Yokozuna Kakuryu suffered his first loss of the Autumn Grand Sumo Tournament on Thursday, falling behind undefeated co-leaders sekiwake Takakeisho and rank-and-filer Okinoumi on Day 5.
The sole yokozuna in action at Ryogoku Kokugikan lost to the May tournament winner, No. 2 maegashira Asanoyama (3-2), who earned his first kimboshi prize for defeating a grand champion as a rank-and-filer while evening their head-to-head record at one apiece.
In the final bout of the day, Kakuryu latched onto Asanoyama’s belt and attempted an underarm throw. But the maegashira resisted and spun Kakuryu around, moving the off-balance yokozuna to the edge of the ring and over the straw.
With the upset loss, Kakuryu faces an obstacle in his bid to claim a second straight title in the absence of fellow yokozuna Hakuho, who has pulled out of the 15-day meet with a broken finger.
In earlier matches, Takakeisho (5-0) hit the halfway mark on the road to regaining ozeki status with a win against No. 1 Hokutofuji, who took his fourth straight loss since beating Hakuho on opening day.
The young sekiwake, who needs 10 wins to return to ozeki, gained the early momentum with a huge hit in the opening clash. He then sidestepped his lunging opponent before slapping him down, all while nimbly maintaining his footing just inside the edge of the ring.
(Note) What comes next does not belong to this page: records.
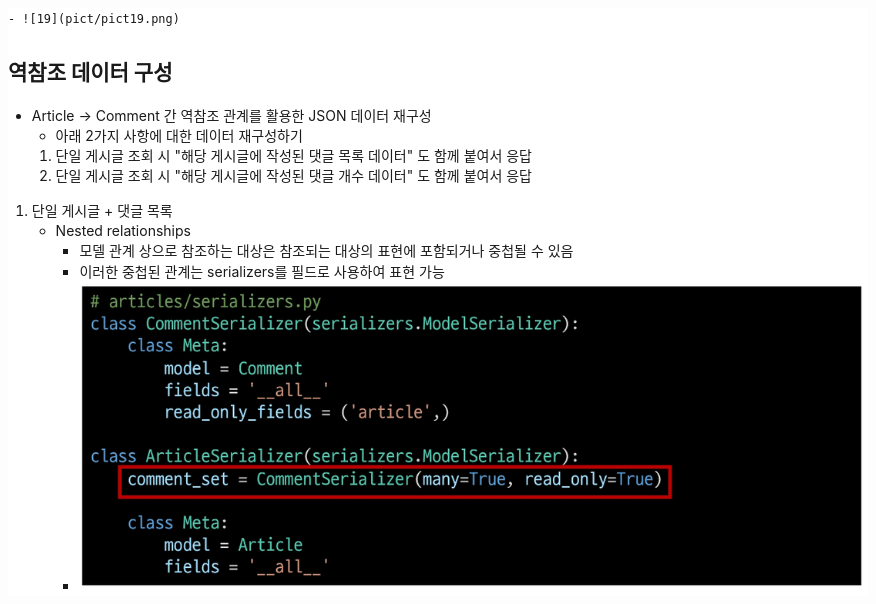     - ![19](pict/pict19.png)

## 역참조 데이터 구성
- Article -> Comment 간 역참조 관계를 활용한 JSON 데이터 재구성
  - 아래 2가지 사항에 대한 데이터 재구성하기
  1. 단일 게시글 조회 시 "해당 게시글에 작성된 댓글 목록 데이터" 도 함께 붙여서 응답
  2. 단일 게시글 조회 시 "해당 게시글에 작성된 댓글 개수 데이터" 도 함께 붙여서 응답

1. 단일 게시글 + 댓글 목록
   - Nested relationships
     - 모델 관계 상으로 참조하는 대상은 참조되는 대상의 표현에 포함되거나 중첩될 수 있음
     - 이러한 중첩된 관계는 serializers를 필드로 사용하여 표현 가능 
     - ![20](pict/pict20.png)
Okinoumi also retained his share of the lead with a slap-down win over No. 9 Kotoyuki (2-3).
The No. 8 maegashira, a three-time runner-up and former sekiwake seeking his first top-division title, pushed Kotoyuki back at the initial charge, then maneuvered back while slapping his opponent to the sand.
Among the ozeki, who both require at least eight wins here to keep their position at sumo’s second-highest rank, Goeido (4-1) deflected a thrusting attack from No. 3 Daieisho (1-4) to stay within reach of the Emperor’s Cup.
Tochinoshin (2-3) bounced back from an unfortunate result on Wednesday by taking down No. 3 Tomokaze (2-3). The pair collided heavily in their first top-division matchup before the Georgian moved to the side and pulled the maegashira down.
Mitakeumi defeated komusubi Abi (3-2) and improved to 4-1. Abi appeared to have Mitakeumi on the ropes with some stiff arms to the neck and face, but was pushed aside by the sekiwake and thrusted down.
Endo earned his fourth straight win after pushing out winless No. 1 Aoiyama. Fighting as a komusubi for the first time since last year’s Summer Basho, Endo dug in low against the big Bulgarian, turning him around and quickly sidling him off the dohyo.
Among the rank and file, No. 6 Myogiryu, No. 10 Meisei, No. 11 Enho and No. 15 Ishiura all churned out victories to stay one win off the pace.
Before the start of the day’s bouts, No. 2 Ichinojo (1-4) pulled out of the tournament with a right shoulder injury he suffered in his match with Kakuryu the previous day.